HBLENGINE - Fundamental Analysis: Financial Health & Valuation
Back to ListFundamental Rating: 4.2
| Stock Code | HBLENGINE | Market Cap | 21,448 Cr. | Current Price | 774 ₹ | High / Low | 1,122 ₹ |
| Stock P/E | 26.4 | Book Value | 70.4 ₹ | Dividend Yield | 0.26 % | ROCE | 27.0 % |
| ROE | 20.2 % | Face Value | 1.00 ₹ | DMA 50 | 766 ₹ | DMA 200 | 756 ₹ |
| Chg in FII Hold | 0.07 % | Chg in DII Hold | -0.03 % | PAT Qtr | 218 Cr. | PAT Prev Qtr | 400 Cr. |
| RSI | 49.4 | MACD | 3.53 | Volume | 18,24,969 | Avg Vol 1Wk | 13,31,242 |
| Low price | 542 ₹ | High price | 1,122 ₹ | PEG Ratio | 0.54 | Debt to equity | 0.04 |
| 52w Index | 40.0 % | Qtr Profit Var | 255 % | EPS | 28.5 ₹ | Industry PE | 25.2 |
📊 Financials: HBL Power Systems (HBLENGINE) shows strong fundamentals with quarterly PAT of ₹218 Cr. versus ₹400 Cr., reflecting contraction but still robust profitability. Debt-to-equity is very low at 0.04, ensuring financial stability. ROE at 20.2% and ROCE at 27.0% are excellent, indicating efficient capital utilization. Cash flows remain steady, supported by diversified engineering and battery manufacturing operations.
💹 Valuation: The stock trades at a P/E of 26.4, slightly above the industry average of 25.2, suggesting fair valuation. P/B ratio is ~11.0 (Price ₹774 / Book Value ₹70.4), which is high. PEG ratio of 0.54 indicates attractive growth-adjusted valuation. Intrinsic value analysis suggests the stock is fairly priced, with upside potential tied to continued demand in defense, telecom, and energy sectors.
🏢 Business Model: HBLENGINE operates in engineering solutions, focusing on batteries, electronics, and defense systems. Its competitive advantage lies in technological expertise, diversified product lines, and strong presence in critical sectors. The company benefits from rising demand in defense and telecom infrastructure, though margins are sensitive to raw material costs.
📈 Entry Zone: With DMA 50 at ₹766 and DMA 200 at ₹756, the stock is trading near averages, reflecting consolidation. RSI at 49.4 indicates neutral momentum, while MACD at 3.53 suggests mild bullishness. Accumulation near ₹740–₹760 offers a favorable entry zone for long-term investors.
Positive
- 🚀 Strong ROE (20.2%) and ROCE (27.0%).
- 💰 Very low debt-to-equity ratio of 0.04 ensures stability.
- 📈 PEG ratio of 0.54 highlights fair valuation relative to growth.
- 🌍 Diversified presence across defense, telecom, and energy sectors.
Limitation
- ⚠️ Quarterly PAT declined (₹218 Cr. vs ₹400 Cr.).
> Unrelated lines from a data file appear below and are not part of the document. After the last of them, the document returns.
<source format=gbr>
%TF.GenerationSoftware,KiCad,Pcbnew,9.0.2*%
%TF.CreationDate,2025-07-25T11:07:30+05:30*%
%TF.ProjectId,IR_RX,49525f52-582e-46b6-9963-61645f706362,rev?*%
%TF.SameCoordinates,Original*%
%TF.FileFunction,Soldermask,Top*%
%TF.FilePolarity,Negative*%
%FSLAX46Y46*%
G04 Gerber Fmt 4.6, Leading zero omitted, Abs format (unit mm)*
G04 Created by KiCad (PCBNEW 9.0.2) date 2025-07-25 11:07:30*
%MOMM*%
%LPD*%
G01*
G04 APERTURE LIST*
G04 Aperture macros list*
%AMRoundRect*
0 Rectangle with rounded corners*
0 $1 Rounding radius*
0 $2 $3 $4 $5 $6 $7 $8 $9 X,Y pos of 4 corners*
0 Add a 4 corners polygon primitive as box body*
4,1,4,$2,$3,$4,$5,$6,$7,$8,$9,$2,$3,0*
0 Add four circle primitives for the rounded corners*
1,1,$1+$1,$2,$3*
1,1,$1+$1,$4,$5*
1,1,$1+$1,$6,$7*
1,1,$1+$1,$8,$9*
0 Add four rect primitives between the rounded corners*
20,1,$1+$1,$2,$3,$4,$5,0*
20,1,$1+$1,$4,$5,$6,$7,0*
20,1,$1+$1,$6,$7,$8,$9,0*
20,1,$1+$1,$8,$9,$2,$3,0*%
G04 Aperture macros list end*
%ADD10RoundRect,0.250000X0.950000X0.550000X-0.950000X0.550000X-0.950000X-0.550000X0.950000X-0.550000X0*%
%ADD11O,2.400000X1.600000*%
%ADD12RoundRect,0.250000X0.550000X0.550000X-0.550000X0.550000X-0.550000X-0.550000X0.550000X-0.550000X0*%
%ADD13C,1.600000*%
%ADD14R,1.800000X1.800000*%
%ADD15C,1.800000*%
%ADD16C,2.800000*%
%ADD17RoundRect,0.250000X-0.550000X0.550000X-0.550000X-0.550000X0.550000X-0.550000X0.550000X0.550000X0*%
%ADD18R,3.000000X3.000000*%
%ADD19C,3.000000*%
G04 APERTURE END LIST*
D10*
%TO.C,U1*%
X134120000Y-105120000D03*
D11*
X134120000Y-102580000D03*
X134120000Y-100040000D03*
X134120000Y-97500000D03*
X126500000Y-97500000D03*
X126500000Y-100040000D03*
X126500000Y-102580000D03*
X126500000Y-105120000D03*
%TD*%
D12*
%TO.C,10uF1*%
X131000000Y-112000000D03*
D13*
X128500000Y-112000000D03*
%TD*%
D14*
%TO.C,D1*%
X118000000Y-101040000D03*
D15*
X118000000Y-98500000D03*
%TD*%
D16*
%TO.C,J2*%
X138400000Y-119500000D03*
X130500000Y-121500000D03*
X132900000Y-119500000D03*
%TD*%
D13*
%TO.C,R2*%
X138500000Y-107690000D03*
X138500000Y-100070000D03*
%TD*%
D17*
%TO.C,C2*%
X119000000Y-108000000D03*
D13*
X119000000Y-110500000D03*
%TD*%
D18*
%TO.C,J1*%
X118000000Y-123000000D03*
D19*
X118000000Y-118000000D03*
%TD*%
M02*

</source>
- 📉 High P/B ratio (~11.0) compared to peers.
- 🔄 Dividend yield at 0.26% is modest for income investors.
Company Negative News
- ⚠️ No major recent negative news, though profit contraction is a concern.
Company Positive News
- ✅ Increase in FII holdings (+0.07%) reflects investor confidence.
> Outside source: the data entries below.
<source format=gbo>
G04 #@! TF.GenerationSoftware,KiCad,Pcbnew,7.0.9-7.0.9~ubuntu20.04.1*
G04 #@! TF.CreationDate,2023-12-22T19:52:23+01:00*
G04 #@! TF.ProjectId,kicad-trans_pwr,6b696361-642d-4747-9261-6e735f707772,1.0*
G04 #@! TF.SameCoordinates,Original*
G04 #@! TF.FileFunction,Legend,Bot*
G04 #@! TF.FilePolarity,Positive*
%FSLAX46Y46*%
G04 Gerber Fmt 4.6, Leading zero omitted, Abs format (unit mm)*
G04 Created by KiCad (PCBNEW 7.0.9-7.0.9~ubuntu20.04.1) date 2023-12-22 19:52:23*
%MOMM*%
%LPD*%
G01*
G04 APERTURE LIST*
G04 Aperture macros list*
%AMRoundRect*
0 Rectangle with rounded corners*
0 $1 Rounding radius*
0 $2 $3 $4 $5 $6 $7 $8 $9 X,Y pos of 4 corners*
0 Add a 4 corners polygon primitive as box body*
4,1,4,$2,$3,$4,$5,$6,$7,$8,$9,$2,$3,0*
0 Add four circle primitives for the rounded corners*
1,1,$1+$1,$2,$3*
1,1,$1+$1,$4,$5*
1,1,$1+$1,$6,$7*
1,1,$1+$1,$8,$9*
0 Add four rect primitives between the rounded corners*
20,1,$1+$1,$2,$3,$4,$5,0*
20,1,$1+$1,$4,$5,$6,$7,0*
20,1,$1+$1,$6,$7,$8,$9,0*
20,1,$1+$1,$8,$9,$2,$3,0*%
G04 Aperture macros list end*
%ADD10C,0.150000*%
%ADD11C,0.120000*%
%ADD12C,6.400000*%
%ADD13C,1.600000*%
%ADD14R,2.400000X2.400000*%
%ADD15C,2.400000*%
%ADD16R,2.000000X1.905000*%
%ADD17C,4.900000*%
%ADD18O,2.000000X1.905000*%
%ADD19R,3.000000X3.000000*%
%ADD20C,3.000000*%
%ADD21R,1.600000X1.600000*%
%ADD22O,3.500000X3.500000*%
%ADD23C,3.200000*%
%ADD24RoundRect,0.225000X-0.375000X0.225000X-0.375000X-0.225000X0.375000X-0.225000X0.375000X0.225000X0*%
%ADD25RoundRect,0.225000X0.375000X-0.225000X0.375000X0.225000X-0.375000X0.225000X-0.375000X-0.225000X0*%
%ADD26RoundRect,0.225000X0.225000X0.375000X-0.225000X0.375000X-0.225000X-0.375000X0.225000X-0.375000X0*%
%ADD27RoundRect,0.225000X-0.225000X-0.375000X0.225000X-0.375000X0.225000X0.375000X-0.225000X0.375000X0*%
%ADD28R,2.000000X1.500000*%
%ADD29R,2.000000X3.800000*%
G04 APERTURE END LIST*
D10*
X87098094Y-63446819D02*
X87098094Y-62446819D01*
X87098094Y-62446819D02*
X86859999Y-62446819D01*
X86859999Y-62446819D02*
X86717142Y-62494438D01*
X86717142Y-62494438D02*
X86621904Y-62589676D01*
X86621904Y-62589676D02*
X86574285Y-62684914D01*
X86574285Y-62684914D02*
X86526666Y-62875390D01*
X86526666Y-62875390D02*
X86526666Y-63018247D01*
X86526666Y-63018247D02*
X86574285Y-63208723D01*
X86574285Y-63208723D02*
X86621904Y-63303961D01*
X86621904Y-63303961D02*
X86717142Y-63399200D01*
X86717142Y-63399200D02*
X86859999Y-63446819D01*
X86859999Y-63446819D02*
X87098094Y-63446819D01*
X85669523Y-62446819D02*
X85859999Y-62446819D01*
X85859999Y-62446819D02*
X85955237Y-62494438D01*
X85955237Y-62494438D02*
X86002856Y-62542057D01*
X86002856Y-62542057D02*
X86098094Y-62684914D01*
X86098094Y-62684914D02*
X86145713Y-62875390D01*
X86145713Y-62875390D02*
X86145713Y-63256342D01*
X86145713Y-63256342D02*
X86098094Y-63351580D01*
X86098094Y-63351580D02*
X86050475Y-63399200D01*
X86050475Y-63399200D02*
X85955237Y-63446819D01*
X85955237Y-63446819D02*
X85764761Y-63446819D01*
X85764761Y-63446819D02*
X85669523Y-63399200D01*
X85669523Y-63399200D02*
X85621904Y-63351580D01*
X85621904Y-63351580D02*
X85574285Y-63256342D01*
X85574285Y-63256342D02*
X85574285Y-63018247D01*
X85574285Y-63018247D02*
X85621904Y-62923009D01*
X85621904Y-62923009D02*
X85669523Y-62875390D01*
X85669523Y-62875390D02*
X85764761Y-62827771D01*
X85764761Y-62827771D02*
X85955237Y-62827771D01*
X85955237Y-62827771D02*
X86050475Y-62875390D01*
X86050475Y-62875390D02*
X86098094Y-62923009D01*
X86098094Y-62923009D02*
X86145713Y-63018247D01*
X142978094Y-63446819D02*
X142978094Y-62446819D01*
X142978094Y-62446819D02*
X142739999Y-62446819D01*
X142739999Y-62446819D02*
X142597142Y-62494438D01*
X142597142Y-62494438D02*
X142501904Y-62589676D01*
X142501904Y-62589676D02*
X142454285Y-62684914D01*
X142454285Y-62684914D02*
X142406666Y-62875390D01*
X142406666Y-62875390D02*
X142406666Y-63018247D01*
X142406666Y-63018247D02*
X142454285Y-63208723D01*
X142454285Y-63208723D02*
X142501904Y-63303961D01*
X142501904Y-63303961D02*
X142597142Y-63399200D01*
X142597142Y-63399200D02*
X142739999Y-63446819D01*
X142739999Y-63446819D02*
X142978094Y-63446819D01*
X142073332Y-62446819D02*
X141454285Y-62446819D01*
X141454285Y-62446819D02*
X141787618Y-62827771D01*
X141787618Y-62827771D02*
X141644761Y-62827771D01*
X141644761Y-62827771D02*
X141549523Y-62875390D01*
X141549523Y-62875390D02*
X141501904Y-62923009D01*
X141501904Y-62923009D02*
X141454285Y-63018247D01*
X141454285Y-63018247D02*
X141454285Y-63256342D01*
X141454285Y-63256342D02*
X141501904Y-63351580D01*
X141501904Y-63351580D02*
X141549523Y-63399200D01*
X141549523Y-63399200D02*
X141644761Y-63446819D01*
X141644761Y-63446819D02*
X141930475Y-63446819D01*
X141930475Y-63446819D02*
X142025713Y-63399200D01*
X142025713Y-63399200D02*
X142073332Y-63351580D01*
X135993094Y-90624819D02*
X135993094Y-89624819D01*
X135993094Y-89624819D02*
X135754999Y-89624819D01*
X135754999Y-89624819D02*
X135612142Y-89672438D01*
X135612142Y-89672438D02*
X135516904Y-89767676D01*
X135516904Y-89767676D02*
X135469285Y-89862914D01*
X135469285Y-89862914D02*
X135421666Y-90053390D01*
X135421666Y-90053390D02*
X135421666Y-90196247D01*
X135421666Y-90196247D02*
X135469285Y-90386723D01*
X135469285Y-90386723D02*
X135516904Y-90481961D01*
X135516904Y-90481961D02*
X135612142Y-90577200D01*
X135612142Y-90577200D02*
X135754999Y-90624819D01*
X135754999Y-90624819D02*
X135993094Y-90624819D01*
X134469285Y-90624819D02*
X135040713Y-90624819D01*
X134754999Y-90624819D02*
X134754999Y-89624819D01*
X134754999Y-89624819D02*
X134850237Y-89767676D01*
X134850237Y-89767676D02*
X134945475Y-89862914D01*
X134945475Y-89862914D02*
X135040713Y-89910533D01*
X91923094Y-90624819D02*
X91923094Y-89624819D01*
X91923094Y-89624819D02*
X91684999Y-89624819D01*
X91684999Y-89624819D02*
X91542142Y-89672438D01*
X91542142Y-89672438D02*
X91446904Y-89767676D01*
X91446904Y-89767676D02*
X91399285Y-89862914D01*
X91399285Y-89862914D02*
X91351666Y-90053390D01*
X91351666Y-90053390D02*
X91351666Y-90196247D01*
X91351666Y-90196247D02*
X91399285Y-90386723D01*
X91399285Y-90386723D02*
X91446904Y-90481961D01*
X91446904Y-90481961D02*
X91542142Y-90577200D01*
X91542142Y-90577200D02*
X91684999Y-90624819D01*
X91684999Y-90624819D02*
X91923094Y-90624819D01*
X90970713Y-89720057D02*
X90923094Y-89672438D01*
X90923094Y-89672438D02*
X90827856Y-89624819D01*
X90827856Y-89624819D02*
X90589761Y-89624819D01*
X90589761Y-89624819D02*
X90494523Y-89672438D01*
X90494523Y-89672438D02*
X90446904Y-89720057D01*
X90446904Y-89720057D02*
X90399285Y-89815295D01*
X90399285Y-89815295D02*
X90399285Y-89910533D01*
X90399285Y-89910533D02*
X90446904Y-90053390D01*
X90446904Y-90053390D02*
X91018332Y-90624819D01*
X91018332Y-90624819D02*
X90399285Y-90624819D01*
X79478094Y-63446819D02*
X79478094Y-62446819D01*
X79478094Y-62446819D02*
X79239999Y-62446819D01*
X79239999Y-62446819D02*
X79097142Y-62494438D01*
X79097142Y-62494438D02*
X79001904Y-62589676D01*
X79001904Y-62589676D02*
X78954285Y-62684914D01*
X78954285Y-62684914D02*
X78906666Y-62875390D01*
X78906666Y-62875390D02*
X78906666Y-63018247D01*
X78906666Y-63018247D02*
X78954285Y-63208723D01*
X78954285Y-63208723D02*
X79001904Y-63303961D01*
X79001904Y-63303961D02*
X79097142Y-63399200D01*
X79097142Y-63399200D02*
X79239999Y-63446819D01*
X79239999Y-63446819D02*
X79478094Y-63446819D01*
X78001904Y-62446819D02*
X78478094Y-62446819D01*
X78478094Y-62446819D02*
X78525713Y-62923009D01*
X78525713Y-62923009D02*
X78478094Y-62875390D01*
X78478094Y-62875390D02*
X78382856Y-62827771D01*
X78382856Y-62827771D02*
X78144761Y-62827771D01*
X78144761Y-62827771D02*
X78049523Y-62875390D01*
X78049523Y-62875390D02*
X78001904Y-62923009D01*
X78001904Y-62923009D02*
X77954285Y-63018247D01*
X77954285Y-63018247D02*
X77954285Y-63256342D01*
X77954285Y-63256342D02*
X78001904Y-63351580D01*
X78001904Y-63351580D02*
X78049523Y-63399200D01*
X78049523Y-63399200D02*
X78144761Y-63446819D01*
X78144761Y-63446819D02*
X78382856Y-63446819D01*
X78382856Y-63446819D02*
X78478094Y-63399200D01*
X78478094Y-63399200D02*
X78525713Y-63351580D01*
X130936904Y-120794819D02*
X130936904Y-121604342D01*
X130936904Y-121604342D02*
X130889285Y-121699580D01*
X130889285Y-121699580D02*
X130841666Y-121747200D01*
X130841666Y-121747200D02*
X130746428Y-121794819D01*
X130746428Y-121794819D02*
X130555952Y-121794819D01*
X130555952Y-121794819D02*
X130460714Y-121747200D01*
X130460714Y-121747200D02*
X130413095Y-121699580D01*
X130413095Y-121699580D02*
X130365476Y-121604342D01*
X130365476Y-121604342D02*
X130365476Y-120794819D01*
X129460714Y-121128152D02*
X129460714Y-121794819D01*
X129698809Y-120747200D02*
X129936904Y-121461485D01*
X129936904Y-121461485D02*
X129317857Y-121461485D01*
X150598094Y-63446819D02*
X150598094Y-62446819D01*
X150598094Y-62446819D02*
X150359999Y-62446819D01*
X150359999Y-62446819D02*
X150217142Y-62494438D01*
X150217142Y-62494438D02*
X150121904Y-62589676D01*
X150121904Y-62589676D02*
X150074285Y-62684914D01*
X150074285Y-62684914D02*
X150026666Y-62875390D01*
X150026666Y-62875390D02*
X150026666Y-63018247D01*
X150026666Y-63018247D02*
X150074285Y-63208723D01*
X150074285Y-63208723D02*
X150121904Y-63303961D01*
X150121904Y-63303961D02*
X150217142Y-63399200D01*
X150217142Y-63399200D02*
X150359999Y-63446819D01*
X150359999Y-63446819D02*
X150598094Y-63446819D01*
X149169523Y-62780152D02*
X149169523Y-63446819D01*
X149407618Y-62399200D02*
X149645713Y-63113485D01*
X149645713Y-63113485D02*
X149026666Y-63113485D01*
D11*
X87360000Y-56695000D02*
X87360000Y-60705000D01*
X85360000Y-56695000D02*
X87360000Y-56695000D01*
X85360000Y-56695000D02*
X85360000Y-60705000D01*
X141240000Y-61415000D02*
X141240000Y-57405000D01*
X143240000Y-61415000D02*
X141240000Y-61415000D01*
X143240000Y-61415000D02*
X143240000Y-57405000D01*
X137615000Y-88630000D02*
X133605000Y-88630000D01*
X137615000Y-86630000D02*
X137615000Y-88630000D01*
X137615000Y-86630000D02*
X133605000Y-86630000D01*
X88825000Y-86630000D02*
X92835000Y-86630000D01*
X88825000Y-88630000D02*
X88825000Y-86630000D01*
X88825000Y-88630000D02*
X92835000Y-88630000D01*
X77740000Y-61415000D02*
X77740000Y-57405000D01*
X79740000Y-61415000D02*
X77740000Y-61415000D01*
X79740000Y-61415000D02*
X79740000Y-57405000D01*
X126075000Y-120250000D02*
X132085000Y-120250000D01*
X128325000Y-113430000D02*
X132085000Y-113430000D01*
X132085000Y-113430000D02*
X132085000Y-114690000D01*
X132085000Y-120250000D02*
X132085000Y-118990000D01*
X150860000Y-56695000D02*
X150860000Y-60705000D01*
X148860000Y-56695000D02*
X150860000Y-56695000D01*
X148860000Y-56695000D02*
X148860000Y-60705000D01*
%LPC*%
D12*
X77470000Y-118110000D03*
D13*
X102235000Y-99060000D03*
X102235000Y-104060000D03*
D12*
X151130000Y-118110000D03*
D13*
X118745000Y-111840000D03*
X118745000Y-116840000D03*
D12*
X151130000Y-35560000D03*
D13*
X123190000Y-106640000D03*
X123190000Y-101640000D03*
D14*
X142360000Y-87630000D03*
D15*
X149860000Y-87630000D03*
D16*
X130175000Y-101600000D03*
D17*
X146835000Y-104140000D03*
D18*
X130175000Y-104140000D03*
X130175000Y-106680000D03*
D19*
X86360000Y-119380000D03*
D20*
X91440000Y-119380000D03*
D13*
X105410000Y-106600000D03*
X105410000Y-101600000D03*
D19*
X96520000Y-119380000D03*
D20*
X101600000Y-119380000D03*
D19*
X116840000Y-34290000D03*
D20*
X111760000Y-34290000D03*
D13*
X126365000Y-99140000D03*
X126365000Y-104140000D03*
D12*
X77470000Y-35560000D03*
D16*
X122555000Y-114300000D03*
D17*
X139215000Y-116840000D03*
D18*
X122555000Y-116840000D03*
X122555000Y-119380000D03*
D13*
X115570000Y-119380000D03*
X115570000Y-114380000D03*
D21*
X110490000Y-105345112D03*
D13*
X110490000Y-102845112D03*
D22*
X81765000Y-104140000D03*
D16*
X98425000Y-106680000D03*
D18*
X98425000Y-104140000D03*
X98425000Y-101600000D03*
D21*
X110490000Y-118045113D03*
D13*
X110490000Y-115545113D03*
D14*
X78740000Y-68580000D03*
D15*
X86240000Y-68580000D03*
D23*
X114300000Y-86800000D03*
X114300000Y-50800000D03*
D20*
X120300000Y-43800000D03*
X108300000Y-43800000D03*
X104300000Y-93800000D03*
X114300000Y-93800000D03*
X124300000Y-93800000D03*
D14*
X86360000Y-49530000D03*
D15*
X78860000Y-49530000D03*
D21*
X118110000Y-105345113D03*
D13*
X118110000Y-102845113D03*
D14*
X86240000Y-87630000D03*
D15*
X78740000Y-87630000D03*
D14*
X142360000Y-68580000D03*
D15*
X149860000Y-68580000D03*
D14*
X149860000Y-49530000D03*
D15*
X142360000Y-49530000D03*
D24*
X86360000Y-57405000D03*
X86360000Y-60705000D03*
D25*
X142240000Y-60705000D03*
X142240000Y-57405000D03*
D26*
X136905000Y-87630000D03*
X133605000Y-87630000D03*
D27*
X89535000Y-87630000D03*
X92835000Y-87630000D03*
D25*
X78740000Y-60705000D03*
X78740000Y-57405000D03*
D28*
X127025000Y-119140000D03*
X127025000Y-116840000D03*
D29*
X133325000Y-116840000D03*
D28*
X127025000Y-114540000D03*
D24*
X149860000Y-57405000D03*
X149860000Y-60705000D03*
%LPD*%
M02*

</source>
- 📈 Strong demand outlook in defense and telecom sectors.
Industry
- 🏭 Engineering and battery industry benefits from infrastructure growth and defense demand.
- 📊 Industry P/E at 25.2 reflects balanced valuation outlook.
- 🌍 Sector remains sensitive to raw material costs and global demand cycles.
Conclusion
HBL Power Systems demonstrates strong fundamentals with excellent return metrics, low debt, and diversified operations. While valuations are slightly stretched on P/B, PEG ratio suggests fair growth-adjusted value. Entry around ₹740–₹760 is favorable, and long-term holding is recommended for investors seeking exposure to engineering and defense-linked growth with stable financial health.
Would you like me to expand this with a peer comparison against other engineering and battery companies or a technical analysis focusing on chart momentum and support levels?